The theme of technology diffusion is the focus of the World Intellectual Property Report 2026. This is important because the time and geographic lag between invention and adoption can make a big difference to the development, growth and impact of that technology on different countries as well as around the globe.

As ever, WIPO goes beyond anecdotes and stories to bring a data- and evidence-based approach to this issue. Our analysis draws on evidence spanning 250 years of technological history, as well as patent citation data over five decades, to provide detailed information on how breakthrough inventions spread.

The findings point to profound changes over the past 50 years in the speed at which technologies spread internationally. Adoption lags between invention and first use have fallen dramatically: technologies that once took decades to reach global markets now do so within years, and in some cases within days. Even more strikingly, newer technologies are no longer used only by a handful of advanced economies at scale – the gap in intensity of use has begun to close, especially in the digital domain. In addition, technological knowledge now travels across borders almost as quickly as within them, signaling a world in which ideas diffuse faster and more widely than ever before.

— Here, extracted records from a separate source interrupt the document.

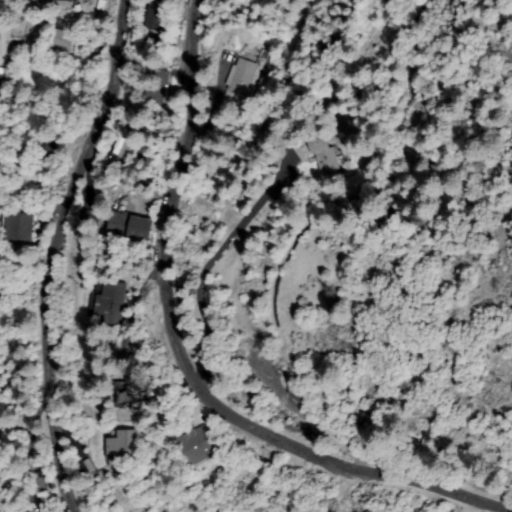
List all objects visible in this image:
building: (154, 13)
building: (151, 16)
building: (60, 39)
building: (62, 40)
building: (239, 76)
building: (241, 76)
building: (155, 85)
building: (156, 86)
building: (42, 148)
building: (126, 150)
building: (321, 153)
building: (325, 155)
building: (88, 220)
building: (17, 225)
building: (127, 225)
building: (16, 227)
building: (129, 227)
road: (63, 255)
building: (108, 302)
building: (109, 302)
road: (182, 354)
storage tank: (257, 360)
storage tank: (272, 376)
building: (130, 395)
building: (133, 396)
building: (121, 444)
building: (118, 445)
building: (193, 446)
building: (199, 446)
building: (88, 467)
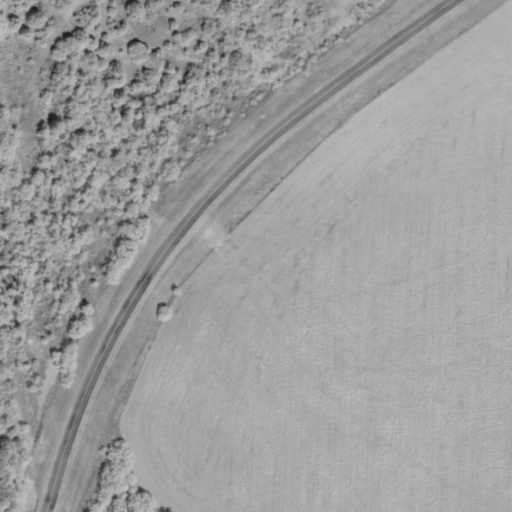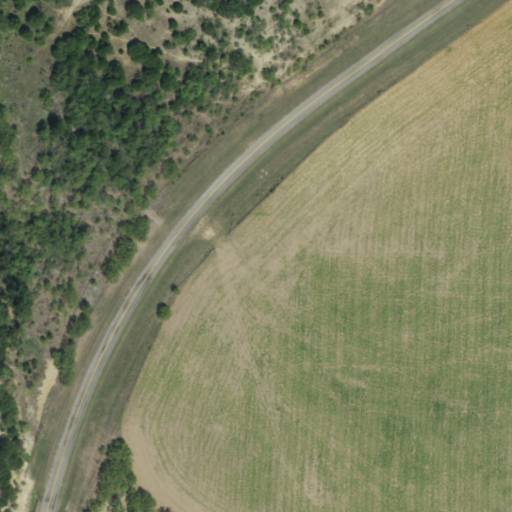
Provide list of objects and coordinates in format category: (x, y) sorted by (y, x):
road: (197, 212)
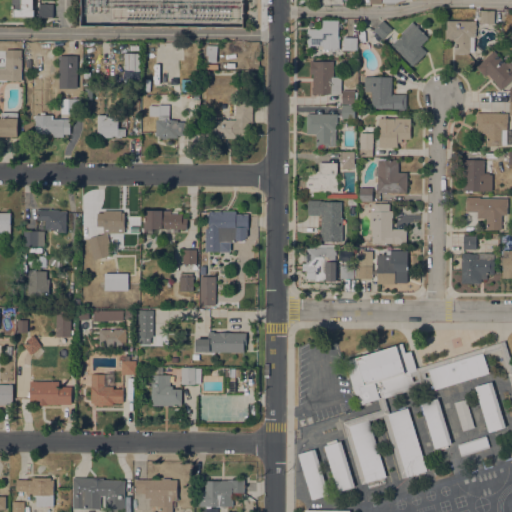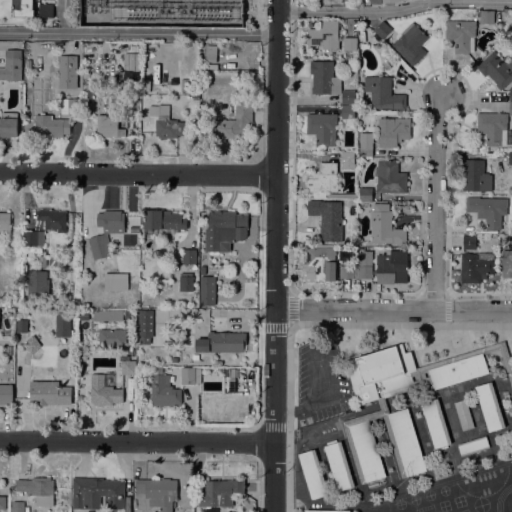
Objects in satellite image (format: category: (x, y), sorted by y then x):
building: (384, 0)
building: (391, 0)
building: (375, 1)
building: (21, 7)
building: (31, 8)
building: (42, 8)
road: (394, 8)
power substation: (164, 13)
road: (62, 15)
building: (485, 15)
building: (485, 15)
road: (260, 16)
building: (381, 28)
building: (382, 29)
road: (138, 31)
building: (323, 34)
building: (324, 34)
building: (460, 34)
building: (461, 34)
building: (349, 42)
building: (409, 43)
building: (410, 43)
building: (211, 52)
building: (130, 65)
building: (12, 67)
building: (131, 67)
building: (10, 68)
building: (496, 68)
building: (496, 69)
building: (86, 74)
building: (324, 77)
building: (324, 77)
road: (276, 87)
building: (74, 89)
building: (30, 90)
building: (88, 92)
building: (382, 92)
building: (383, 92)
building: (510, 95)
building: (349, 96)
building: (347, 103)
building: (71, 105)
building: (509, 107)
building: (348, 111)
building: (510, 111)
building: (166, 122)
building: (233, 122)
building: (9, 123)
building: (170, 123)
building: (233, 123)
building: (50, 124)
building: (51, 124)
building: (8, 126)
building: (107, 126)
building: (109, 126)
building: (492, 126)
building: (493, 126)
building: (321, 127)
building: (322, 127)
building: (392, 130)
building: (393, 130)
building: (364, 143)
building: (366, 143)
building: (509, 156)
building: (347, 158)
building: (510, 158)
road: (138, 173)
building: (475, 175)
building: (476, 175)
building: (390, 176)
building: (322, 177)
building: (322, 177)
building: (389, 177)
building: (366, 194)
road: (436, 199)
building: (487, 209)
building: (488, 209)
building: (327, 218)
building: (327, 218)
building: (51, 219)
building: (53, 219)
building: (163, 219)
building: (110, 220)
building: (163, 220)
building: (4, 221)
building: (4, 222)
building: (384, 225)
building: (384, 225)
road: (421, 226)
building: (223, 229)
building: (224, 229)
building: (106, 231)
building: (84, 232)
building: (32, 237)
building: (33, 237)
road: (275, 241)
building: (468, 241)
building: (469, 241)
building: (98, 245)
building: (189, 255)
building: (189, 255)
building: (57, 259)
building: (30, 260)
building: (317, 261)
building: (319, 261)
building: (506, 262)
building: (507, 263)
building: (382, 265)
building: (383, 265)
building: (475, 266)
building: (476, 266)
building: (347, 271)
building: (38, 280)
building: (114, 280)
building: (115, 280)
building: (185, 281)
building: (186, 281)
building: (37, 282)
building: (206, 289)
building: (207, 290)
road: (355, 309)
road: (473, 310)
building: (128, 313)
building: (106, 314)
building: (107, 314)
building: (63, 322)
building: (145, 322)
building: (22, 324)
building: (61, 324)
building: (143, 326)
building: (111, 337)
building: (112, 337)
building: (222, 341)
building: (220, 342)
building: (31, 343)
building: (6, 349)
building: (500, 354)
building: (195, 356)
building: (174, 359)
building: (127, 365)
building: (127, 366)
building: (457, 370)
building: (408, 371)
building: (381, 372)
building: (189, 374)
building: (190, 374)
building: (511, 374)
road: (275, 376)
building: (231, 377)
building: (510, 380)
building: (103, 389)
building: (104, 389)
building: (165, 390)
building: (48, 391)
building: (163, 391)
building: (48, 392)
building: (5, 393)
building: (6, 393)
building: (488, 405)
building: (490, 406)
building: (379, 410)
building: (463, 414)
building: (434, 422)
building: (436, 423)
road: (294, 424)
road: (274, 427)
building: (405, 441)
road: (137, 442)
building: (404, 442)
building: (473, 444)
building: (363, 448)
building: (365, 450)
building: (338, 465)
building: (339, 465)
building: (312, 473)
building: (313, 473)
road: (274, 478)
building: (36, 489)
building: (38, 489)
building: (220, 490)
building: (157, 491)
building: (159, 491)
building: (218, 491)
building: (97, 492)
building: (97, 492)
building: (2, 501)
building: (2, 501)
building: (18, 506)
building: (209, 509)
building: (326, 510)
building: (327, 510)
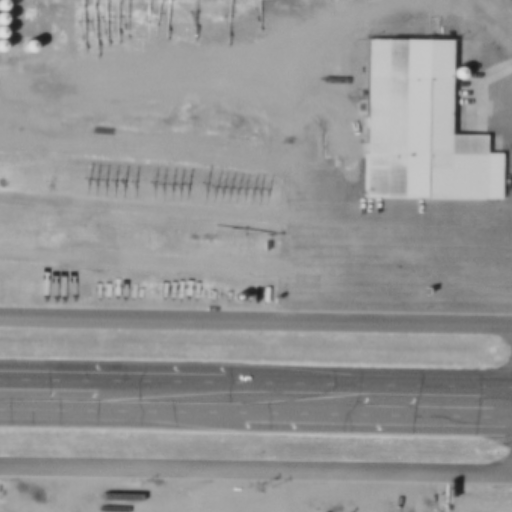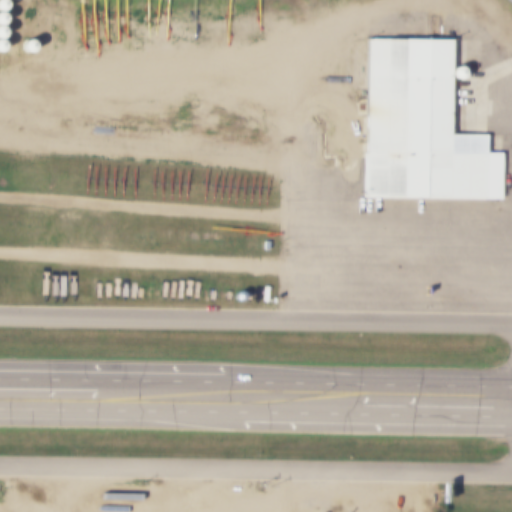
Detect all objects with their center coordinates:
road: (149, 89)
building: (412, 119)
building: (421, 131)
road: (324, 259)
road: (256, 316)
road: (256, 384)
road: (256, 411)
road: (256, 465)
road: (153, 488)
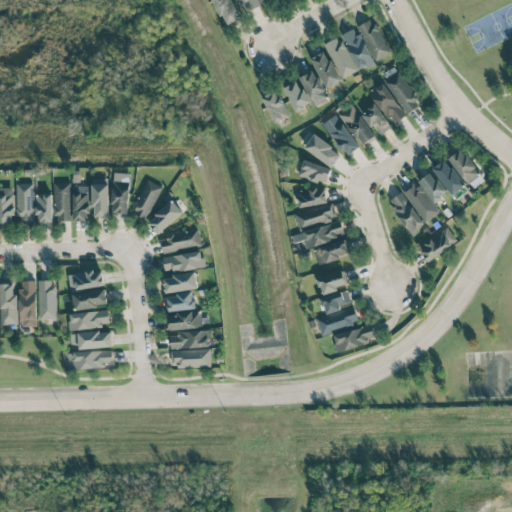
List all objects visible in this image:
building: (278, 0)
building: (262, 1)
building: (245, 4)
building: (226, 11)
road: (309, 20)
building: (374, 39)
building: (357, 48)
building: (341, 56)
building: (325, 69)
road: (442, 86)
building: (314, 87)
building: (403, 92)
building: (296, 95)
building: (387, 103)
road: (486, 104)
building: (275, 106)
building: (376, 118)
building: (357, 125)
building: (340, 135)
building: (322, 150)
building: (466, 168)
building: (314, 171)
building: (448, 177)
road: (367, 179)
building: (432, 186)
building: (120, 192)
building: (312, 196)
building: (100, 200)
building: (146, 200)
building: (63, 201)
building: (25, 202)
building: (81, 203)
building: (6, 205)
building: (44, 207)
building: (413, 207)
building: (316, 215)
building: (164, 217)
building: (320, 234)
building: (180, 241)
building: (438, 244)
road: (65, 248)
building: (332, 251)
building: (183, 261)
building: (85, 279)
building: (332, 281)
building: (180, 282)
building: (47, 299)
building: (90, 299)
building: (181, 301)
building: (335, 301)
building: (27, 304)
building: (8, 305)
building: (89, 319)
building: (185, 320)
building: (337, 320)
road: (138, 322)
building: (354, 337)
building: (190, 339)
building: (91, 340)
building: (190, 358)
building: (90, 359)
road: (300, 390)
road: (496, 506)
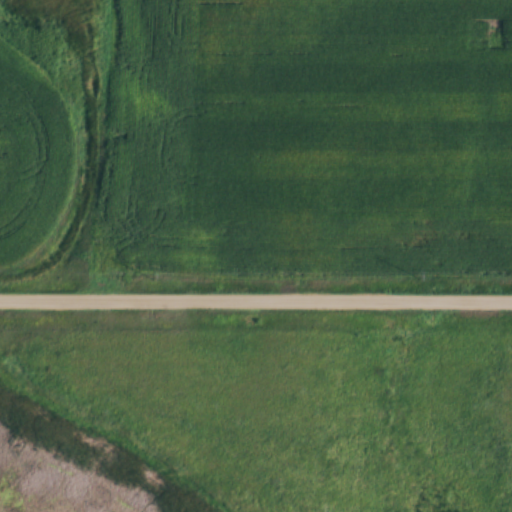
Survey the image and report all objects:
road: (256, 299)
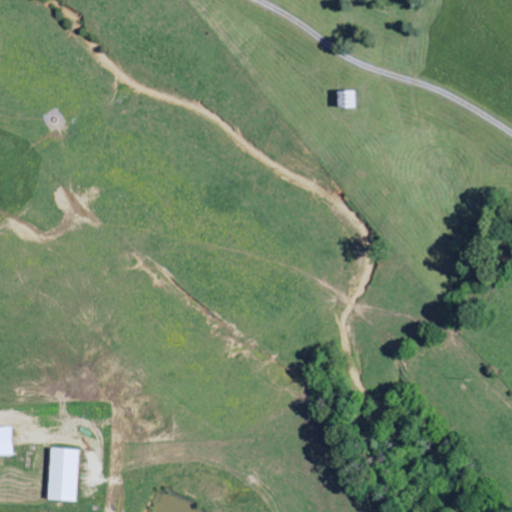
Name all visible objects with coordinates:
road: (269, 67)
building: (68, 474)
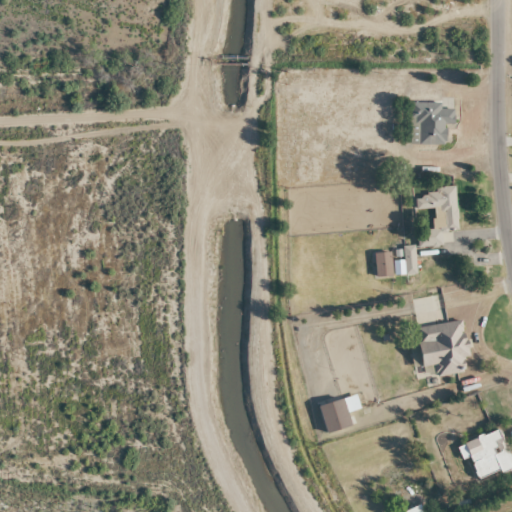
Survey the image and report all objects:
building: (429, 121)
road: (496, 137)
building: (436, 214)
building: (404, 262)
building: (438, 348)
building: (332, 415)
building: (485, 454)
building: (412, 509)
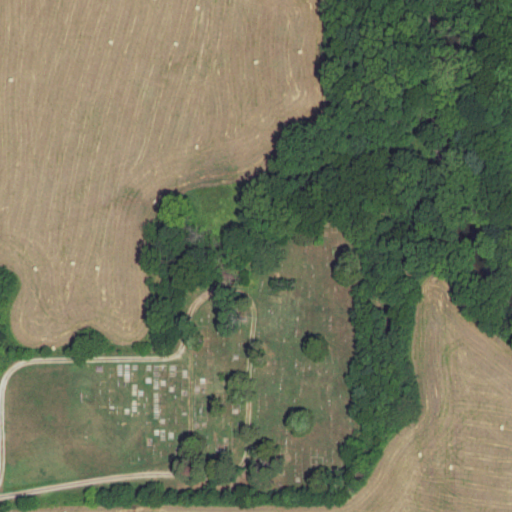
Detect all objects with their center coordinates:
road: (187, 316)
park: (212, 382)
road: (89, 482)
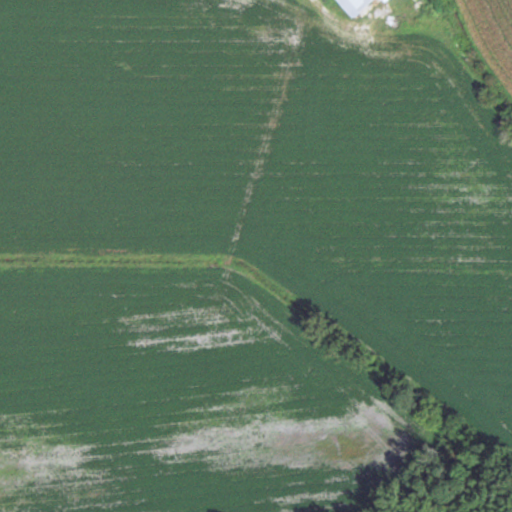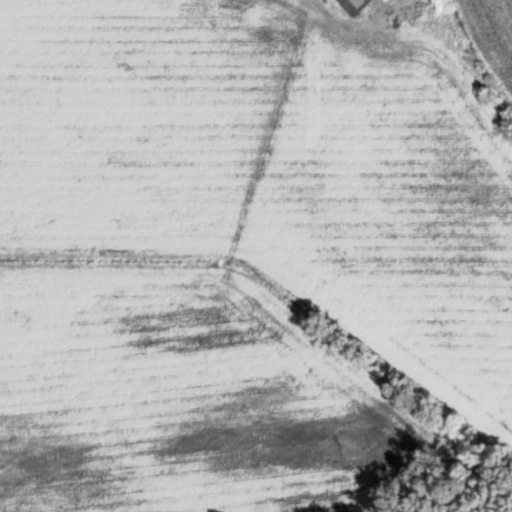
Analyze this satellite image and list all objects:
building: (365, 4)
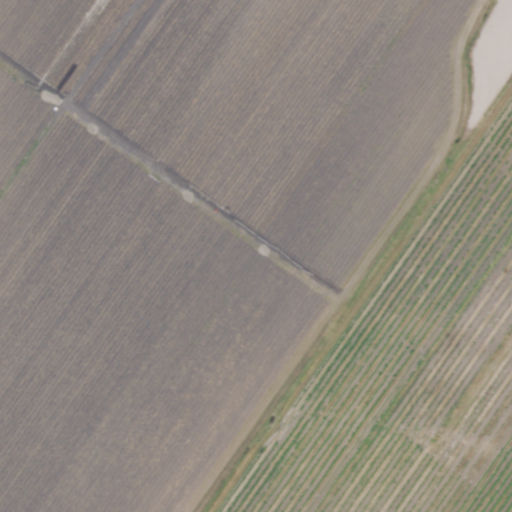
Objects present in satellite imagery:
road: (385, 260)
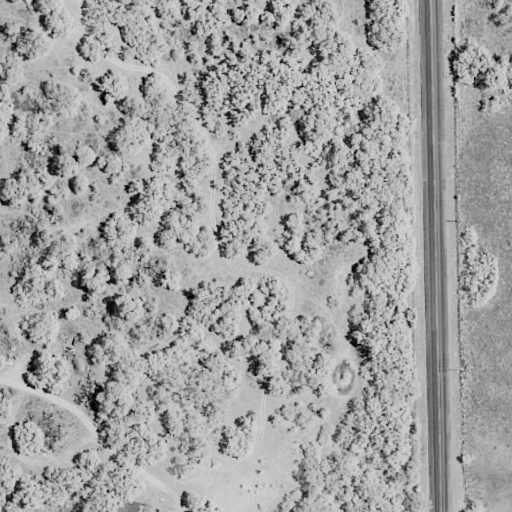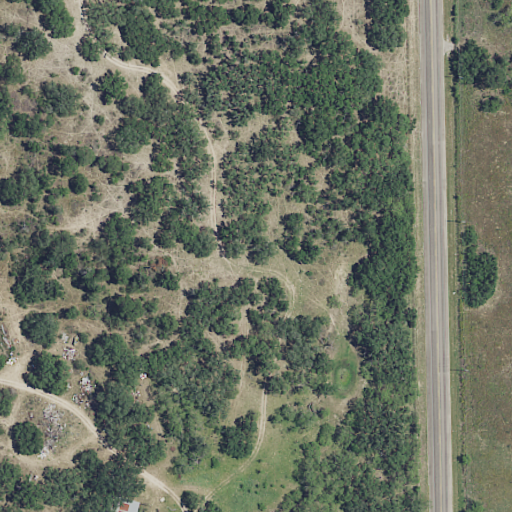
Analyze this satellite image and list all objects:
road: (437, 256)
road: (101, 439)
building: (126, 505)
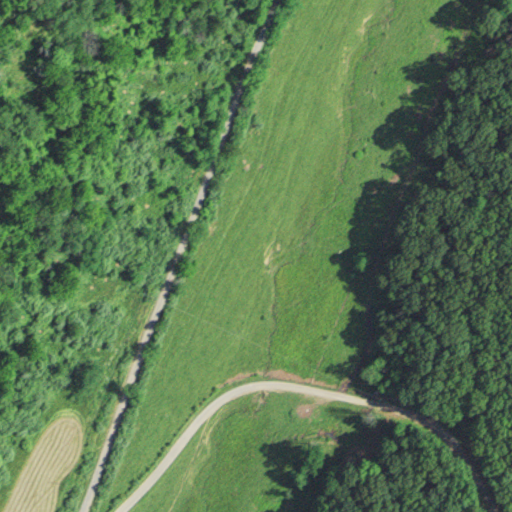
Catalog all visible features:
road: (176, 254)
road: (306, 389)
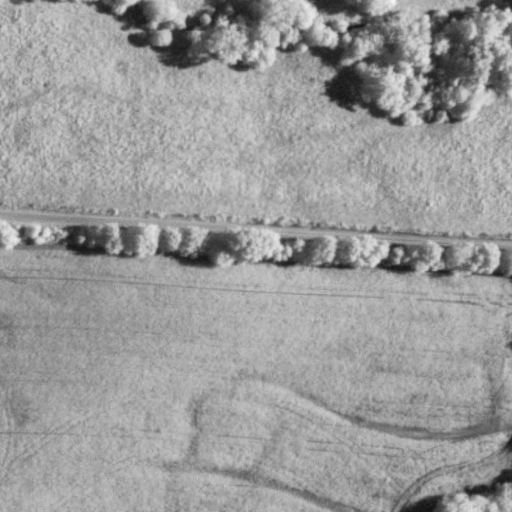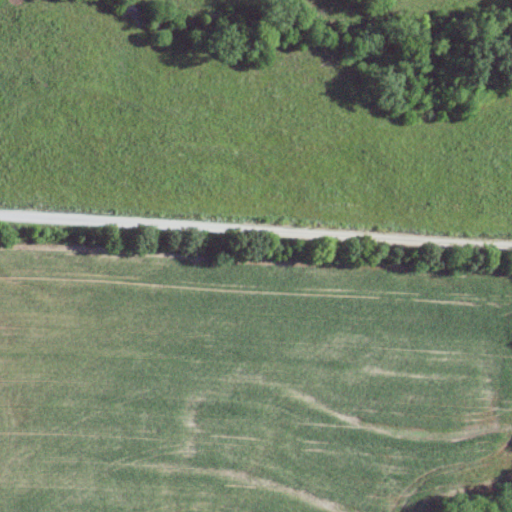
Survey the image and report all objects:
road: (256, 230)
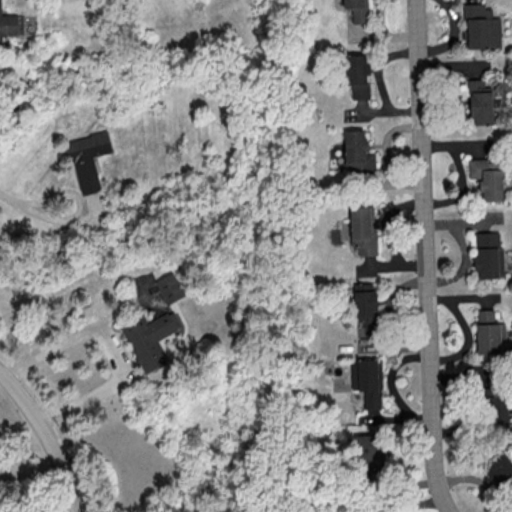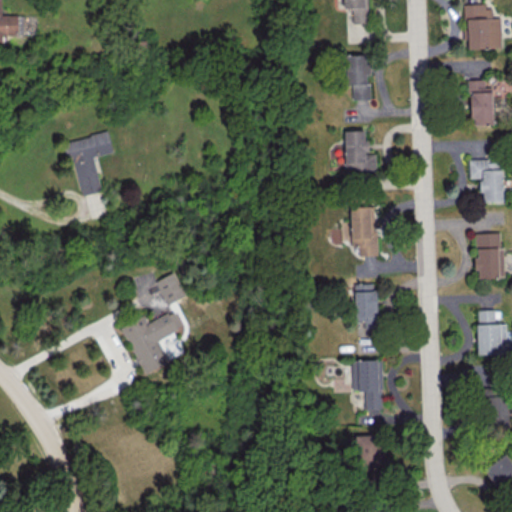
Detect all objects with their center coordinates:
building: (356, 10)
building: (10, 24)
building: (481, 26)
building: (357, 74)
building: (479, 102)
building: (357, 153)
building: (86, 158)
building: (487, 177)
road: (74, 219)
building: (362, 229)
building: (488, 254)
road: (426, 257)
building: (169, 287)
building: (364, 299)
building: (489, 333)
building: (149, 337)
road: (113, 348)
building: (368, 380)
building: (496, 408)
road: (47, 434)
building: (368, 449)
building: (499, 469)
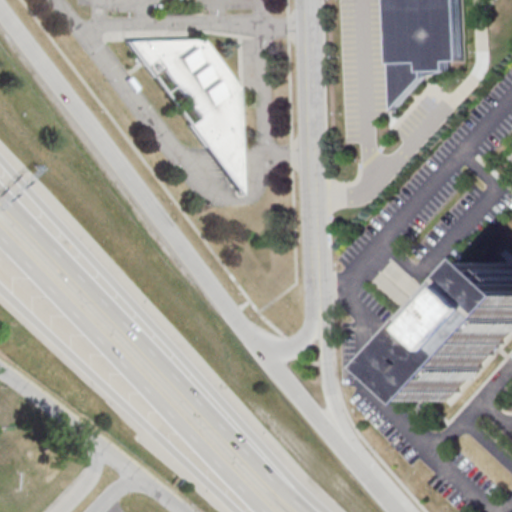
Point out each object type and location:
road: (142, 11)
road: (284, 21)
road: (170, 22)
building: (424, 40)
road: (367, 93)
building: (198, 97)
building: (199, 97)
road: (261, 99)
road: (161, 138)
road: (311, 142)
road: (292, 164)
road: (151, 171)
road: (386, 171)
road: (135, 185)
road: (429, 188)
road: (459, 230)
road: (68, 233)
road: (331, 285)
road: (315, 300)
road: (245, 305)
road: (236, 311)
building: (470, 337)
building: (470, 338)
road: (299, 346)
road: (156, 353)
road: (135, 374)
road: (325, 374)
road: (123, 398)
road: (300, 399)
road: (473, 407)
road: (233, 409)
road: (401, 418)
road: (93, 440)
road: (487, 441)
road: (94, 471)
road: (362, 474)
road: (118, 486)
road: (70, 501)
road: (100, 508)
road: (108, 508)
road: (499, 511)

Nonetheless, significant challenges persist. Technological knowledge – an essential input into the diffusion process – is concentrated and retained in a small number of developed economies. Despite gains, many developing countries require faster economic growth, infrastructure investments, and institutional frameworks to speed technology adoption. At the same time, the experience of several economies, particularly in East Asia, illustrates that these barriers are not insurmountable and shows how countries can harness technology to support economic growth.

Through this report, WIPO seeks to support Member States in better understanding these dynamics and in designing policies that ensure economies benefit from technological progress. Even in a world where geography is no longer a binding constraint on knowledge flows, deliberate policy choices remain essential for translating diffusion into growth, development and actual impact.